The green notebook and pen represent the latest and greatest health IT innovations used by the hospital nurse to record my wife’s health information in the hours before her surgery to re-attach a fully torn Achilles tendon.
(Apologies for the cheeky intro and to my wife and anyone else for any HIPAA violations I may have committed in the capturing of this image).
It’s not that the hospital does not have an electronic health record.
They do – from a vendor widely considered a leader in the industry: Meditech. Same goes with the physician practice where she receives all her care and where her surgeon and primary care doctor are based.
They too have an EHR from another leading vendor: NextGen.
The problem? These systems are not connected. Thus, confirming the not so surprising news that health data interoperability has yet to make its debut in our corner of the NYC burbs.
Fortunately for my wife, she is well on her way to recovery (a bit more reluctant to juggle a soccer ballwith her son in airport passenger lounges, but nevertheless feeling much better…and mobile). By everyone’s estimation – hers, mine, friends who suffered the same injury and friends who happen to be doctors – she received high quality care.
What’s more, we feel the overall patient experience at our physician practice and the hospital was quite good. That said, I cannot help but ask myself a series of ‘what ifs?’
What if…we forgot to mention a medication she was taking and there was a bad reaction with medication they administered as part of the surgery or afterwards?
What if… the anesthesiologist or surgeon couldn’t read the nurse’s handwriting?
What if the next time we go to the hospital, it is a visit to the emergency room and the attending clinicians have no ability to pull any of my family’s health records and we are not exactly thinking clearly enough to recall details related to medical history?
One of the most critical issues facing our healthcare system is the fact that the IT systems we’ve put in place have not yet led to a more connected, intelligent approach to patient care.
While we have made notable headway toward interoperability through health information exchange solutions, we must dramatically accelerate our progress to support the transition to value-based care and realize our full potential as an industry.

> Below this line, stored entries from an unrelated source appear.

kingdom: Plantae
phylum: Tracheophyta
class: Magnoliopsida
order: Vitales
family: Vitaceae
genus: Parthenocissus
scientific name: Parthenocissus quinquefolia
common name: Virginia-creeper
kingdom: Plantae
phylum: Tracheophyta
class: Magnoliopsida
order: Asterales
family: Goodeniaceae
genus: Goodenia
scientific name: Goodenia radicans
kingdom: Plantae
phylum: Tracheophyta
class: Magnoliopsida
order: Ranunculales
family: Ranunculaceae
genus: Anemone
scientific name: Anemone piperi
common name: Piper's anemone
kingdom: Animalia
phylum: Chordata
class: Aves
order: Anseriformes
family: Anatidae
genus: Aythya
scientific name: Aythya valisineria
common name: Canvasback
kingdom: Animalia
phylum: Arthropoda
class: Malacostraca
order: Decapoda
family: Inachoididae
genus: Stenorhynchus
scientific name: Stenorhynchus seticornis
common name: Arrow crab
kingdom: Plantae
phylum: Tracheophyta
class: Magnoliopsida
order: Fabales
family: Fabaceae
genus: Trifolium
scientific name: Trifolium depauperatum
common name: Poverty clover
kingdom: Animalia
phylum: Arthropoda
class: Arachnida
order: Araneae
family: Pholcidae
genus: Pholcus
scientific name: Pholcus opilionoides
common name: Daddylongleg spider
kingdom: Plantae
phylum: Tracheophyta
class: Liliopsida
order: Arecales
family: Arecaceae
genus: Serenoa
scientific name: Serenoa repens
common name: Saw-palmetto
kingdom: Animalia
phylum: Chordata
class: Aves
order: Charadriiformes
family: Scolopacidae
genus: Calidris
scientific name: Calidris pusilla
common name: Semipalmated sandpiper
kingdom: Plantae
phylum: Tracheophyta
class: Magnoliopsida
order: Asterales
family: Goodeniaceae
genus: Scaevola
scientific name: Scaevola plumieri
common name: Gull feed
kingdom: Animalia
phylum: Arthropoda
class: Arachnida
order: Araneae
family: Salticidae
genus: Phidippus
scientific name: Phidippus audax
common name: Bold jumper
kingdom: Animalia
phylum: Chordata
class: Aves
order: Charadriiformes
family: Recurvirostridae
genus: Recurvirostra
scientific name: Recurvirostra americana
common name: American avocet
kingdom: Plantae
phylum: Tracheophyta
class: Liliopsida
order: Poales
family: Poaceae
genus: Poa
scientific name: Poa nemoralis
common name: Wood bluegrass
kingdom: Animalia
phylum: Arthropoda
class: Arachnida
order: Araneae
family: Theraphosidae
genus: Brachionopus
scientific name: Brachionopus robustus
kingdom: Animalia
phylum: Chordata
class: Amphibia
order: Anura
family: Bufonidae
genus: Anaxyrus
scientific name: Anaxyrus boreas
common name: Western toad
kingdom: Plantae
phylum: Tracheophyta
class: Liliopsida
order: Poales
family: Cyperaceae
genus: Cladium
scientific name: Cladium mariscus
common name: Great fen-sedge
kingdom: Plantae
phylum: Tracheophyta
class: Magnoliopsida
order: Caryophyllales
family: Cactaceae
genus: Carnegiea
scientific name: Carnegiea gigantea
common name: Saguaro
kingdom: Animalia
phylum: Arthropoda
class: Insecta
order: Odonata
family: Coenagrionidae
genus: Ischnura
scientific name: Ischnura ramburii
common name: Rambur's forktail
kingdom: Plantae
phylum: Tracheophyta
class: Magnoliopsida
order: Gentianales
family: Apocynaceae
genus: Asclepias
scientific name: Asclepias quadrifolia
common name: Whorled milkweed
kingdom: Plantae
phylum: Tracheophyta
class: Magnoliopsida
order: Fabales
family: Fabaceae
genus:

With this vision in mind, McKesson, Cerner and other leading healthcare IT companies announced the CommonWell Health Alliance last year at HIMSS13. Members of the Alliance are united by a shared commitment to develop a core set of interoperability services and standards that will enable patient data to be shared securely across care settings and electronic health record (EHR) platforms.
In the twelve months since, tremendous progress has been made in making this aspiration a reality. CommonWell is running robust initial projects and collaborating with a myriad of practices. We’re also continuing to expand with new members who share our ideal of the trusted exchange of patient data, regardless of vendor, system, or setting.
Now, the Alliance is welcoming its first pharmacy member in CVS Caremark. This is a watershed event for several reasons.
CVS Caremark is one of the nation’s largest retail pharmacy chains and pharmacy benefit management companies. Few organizations in any segment of healthcare have more access to patient data and more trusted influence.
But CVS Caremark’s role in driving innovation in our healthcare system, and its importance to the goal of interoperability, is vital for other reasons.